◆ **What you have to do**: Copy out everything from the item containing "arc at (545, 410): solid -> dashed" down to the item containing "line at (420, 833): solid -> dashed", including both, with no changes.

____ Material to process

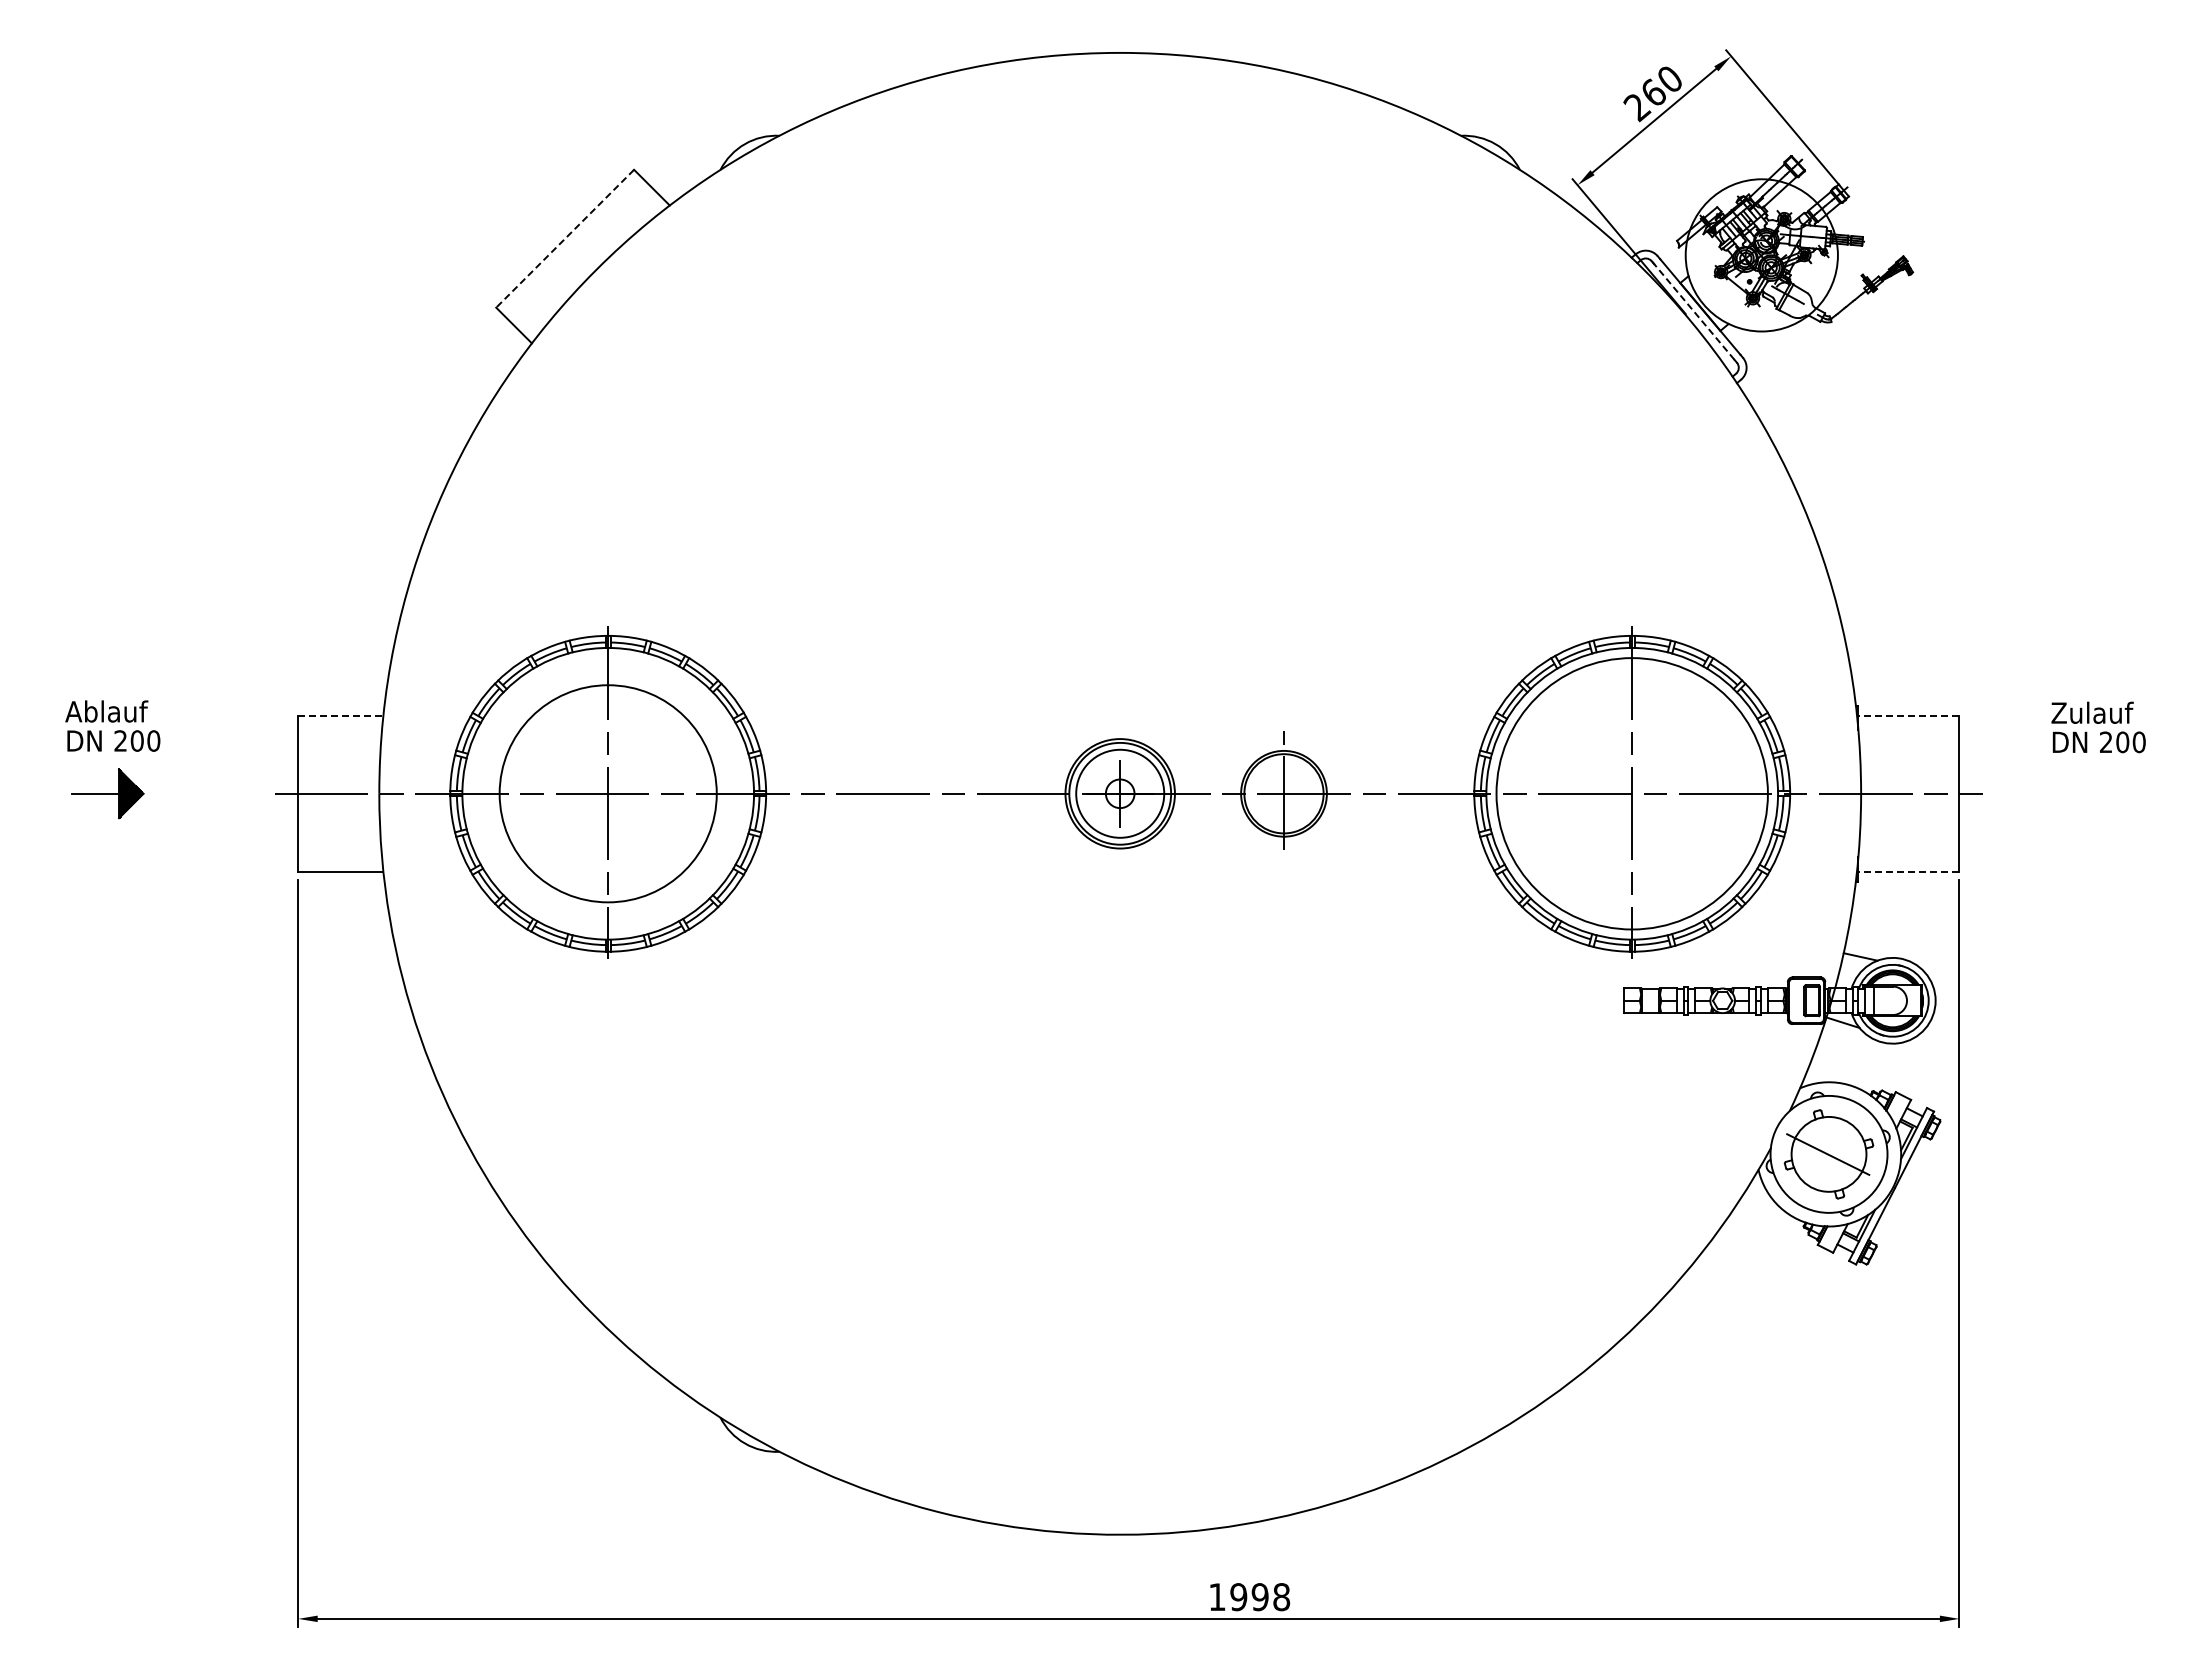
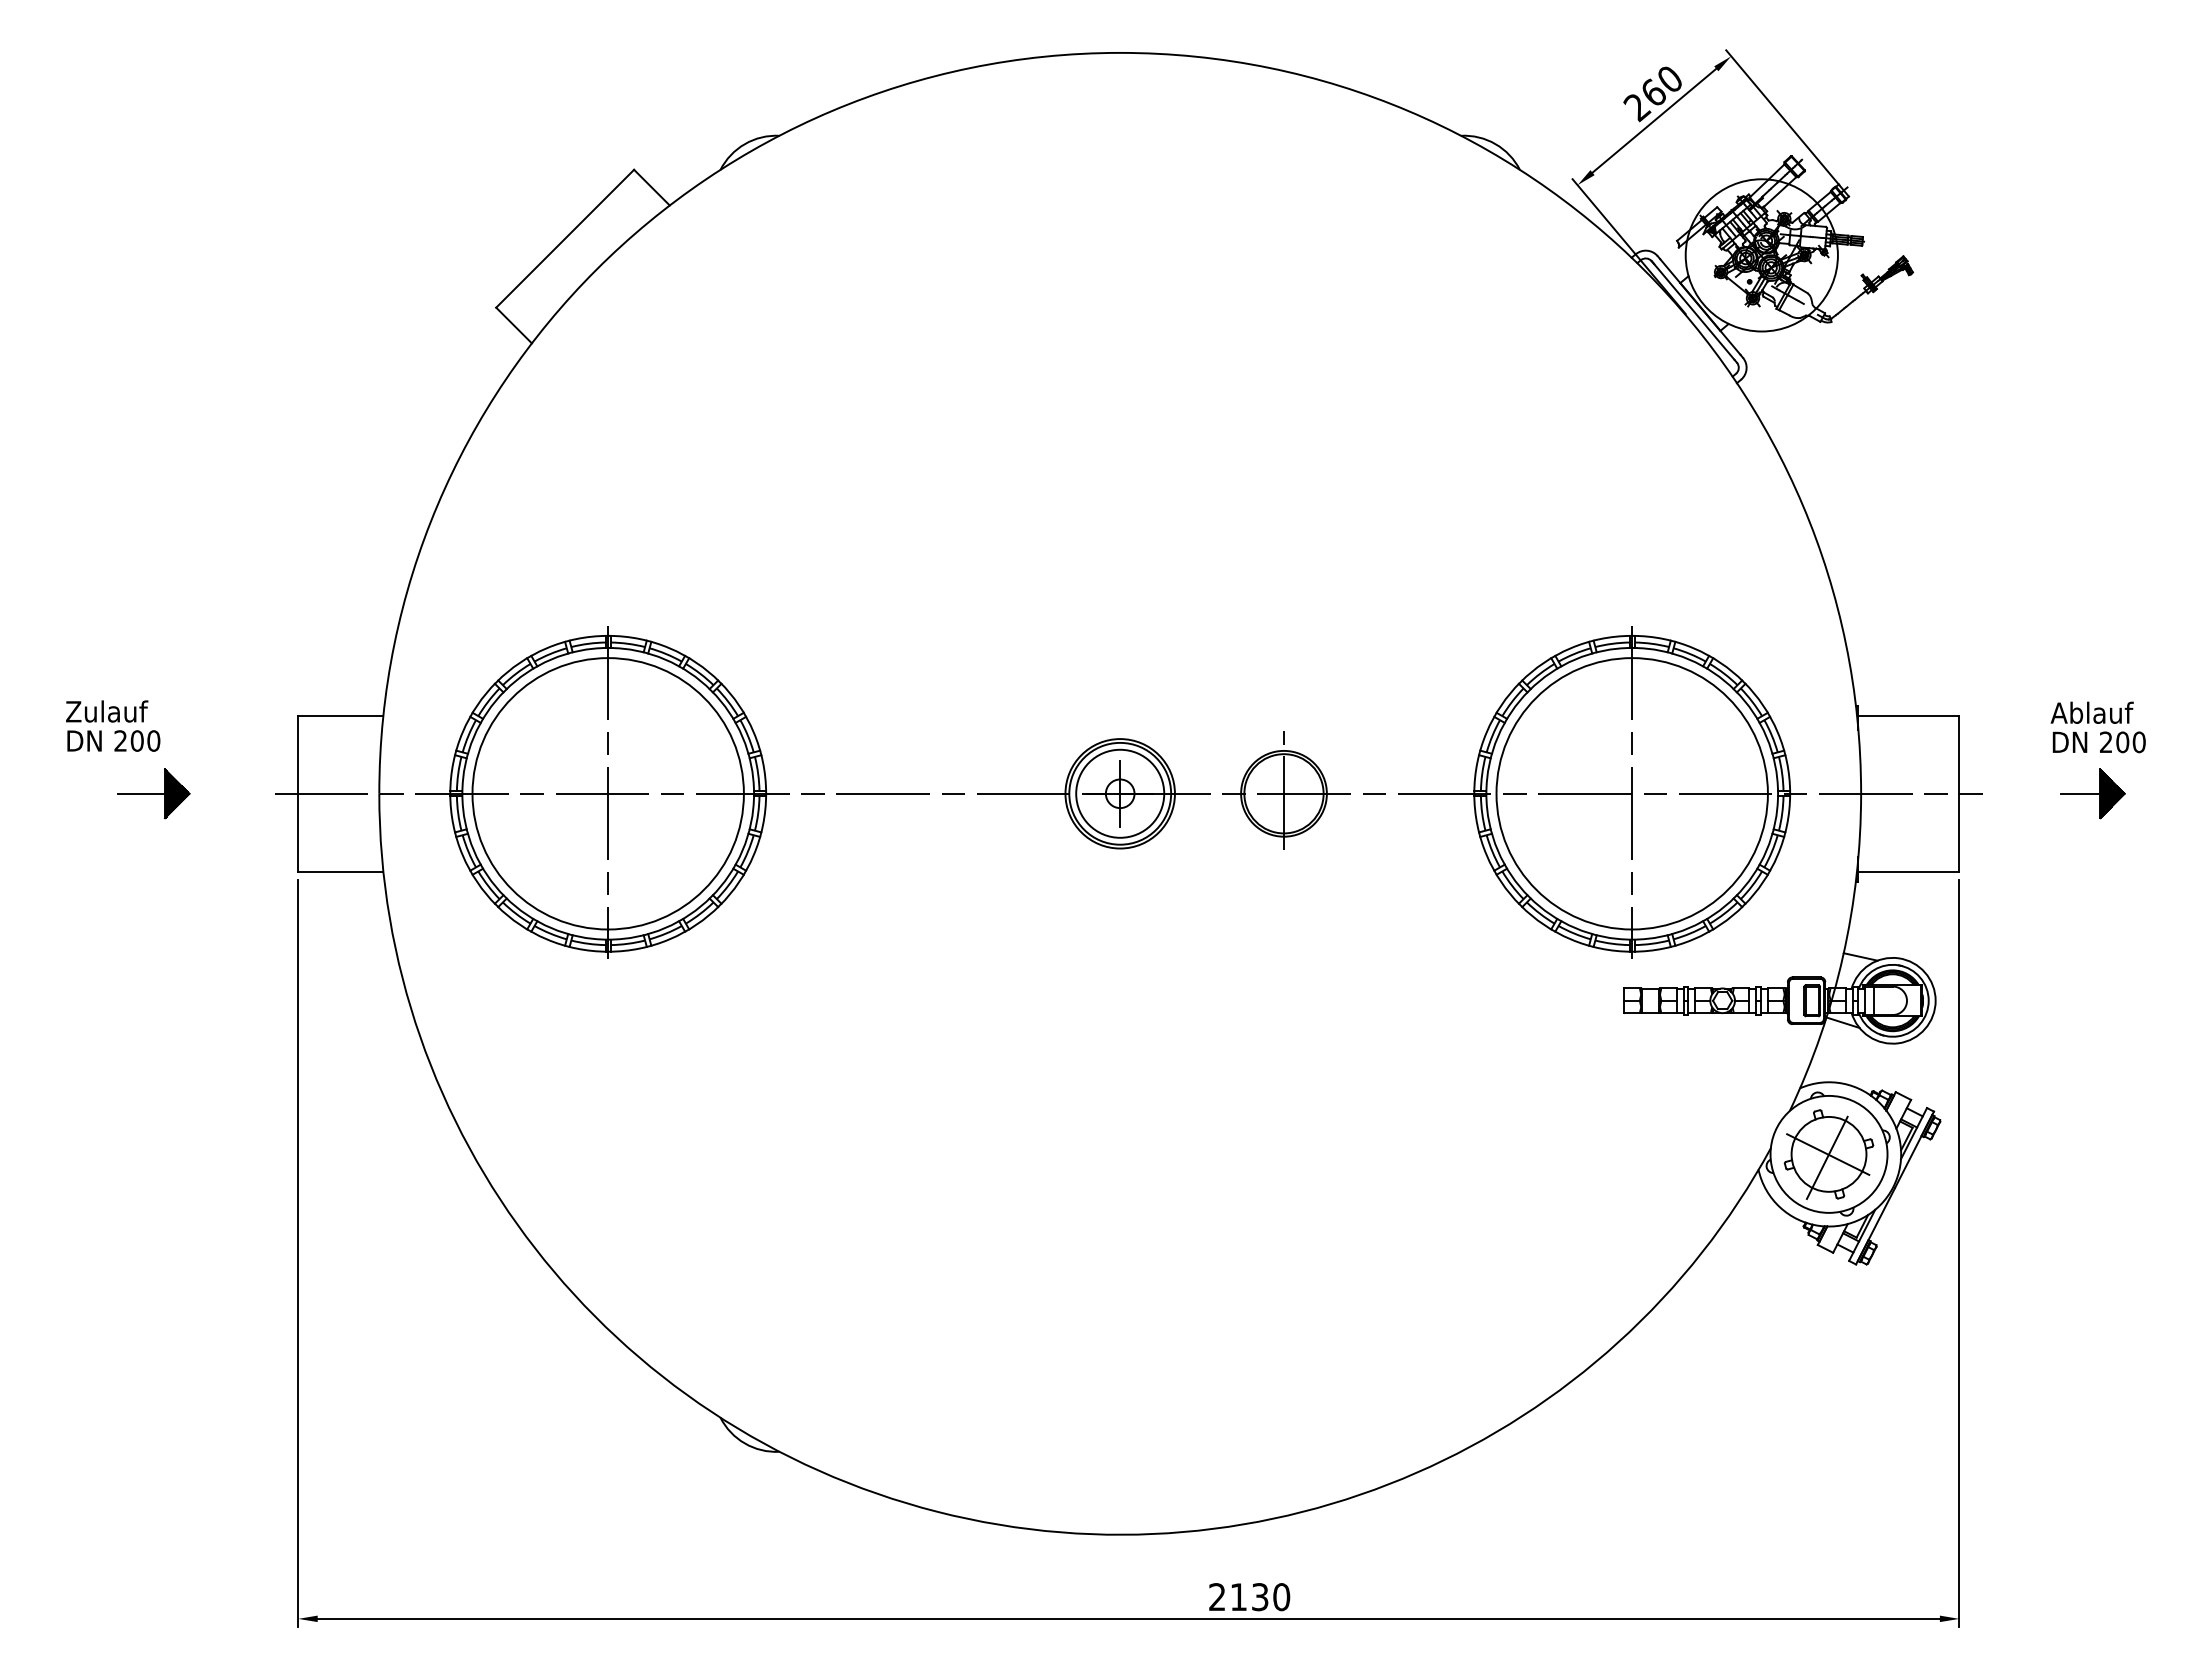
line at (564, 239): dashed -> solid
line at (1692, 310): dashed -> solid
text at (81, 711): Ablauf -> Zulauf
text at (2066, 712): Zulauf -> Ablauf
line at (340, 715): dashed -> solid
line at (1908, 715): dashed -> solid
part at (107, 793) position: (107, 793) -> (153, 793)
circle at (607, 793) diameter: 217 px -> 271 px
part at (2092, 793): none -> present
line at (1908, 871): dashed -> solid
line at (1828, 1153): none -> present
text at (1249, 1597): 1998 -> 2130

________
____ Material to process

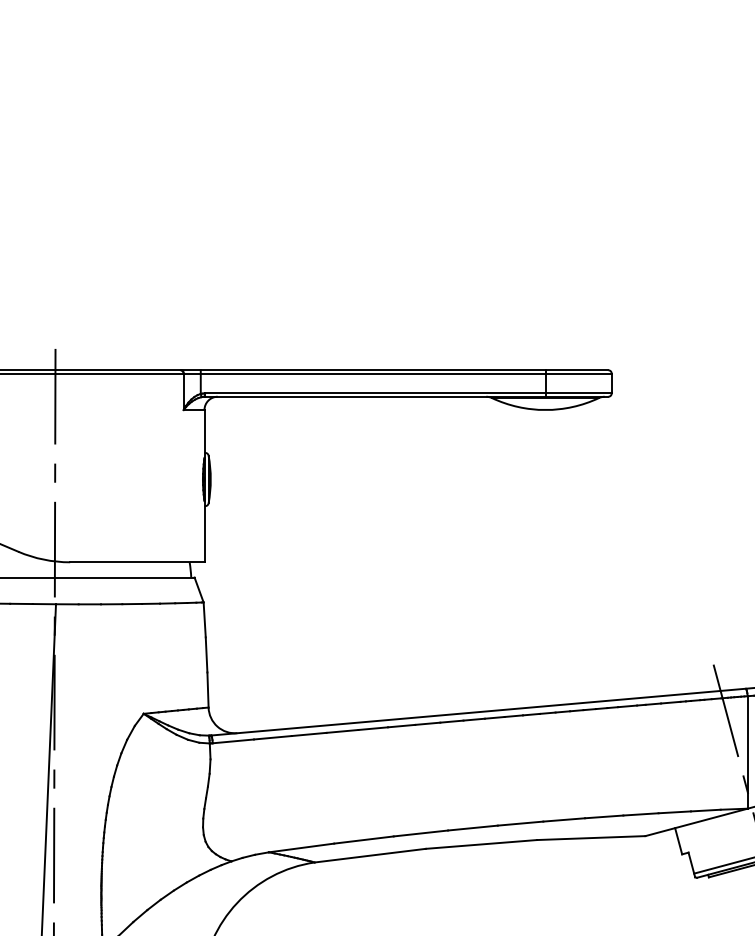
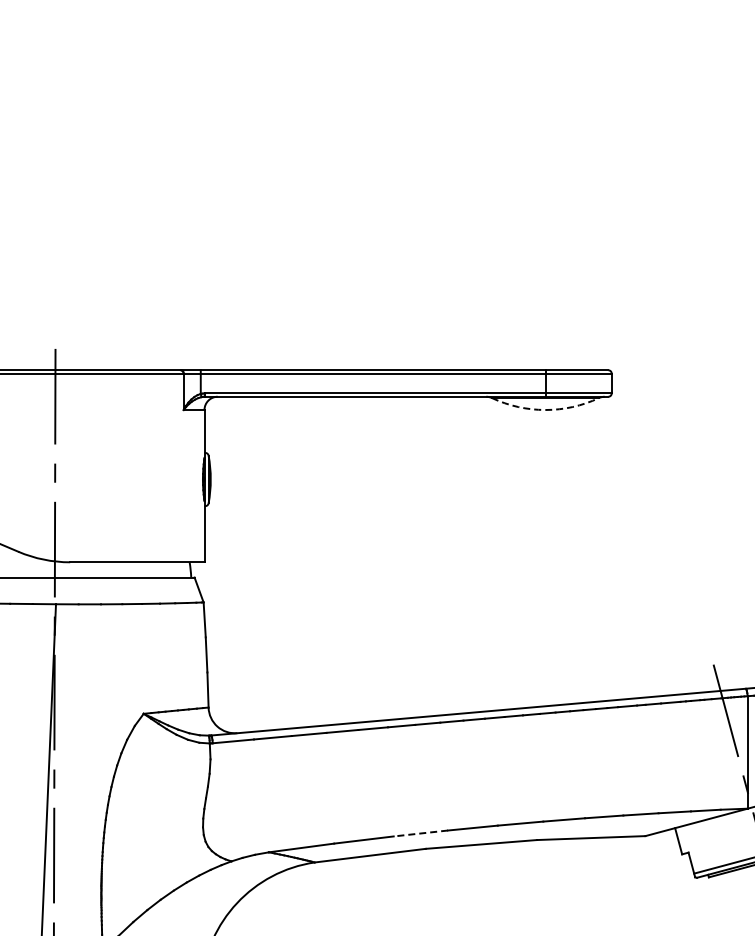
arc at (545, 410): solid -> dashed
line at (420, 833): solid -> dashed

________

◆ **Answer to the problem**:
arc at (545, 410): solid -> dashed
line at (420, 833): solid -> dashed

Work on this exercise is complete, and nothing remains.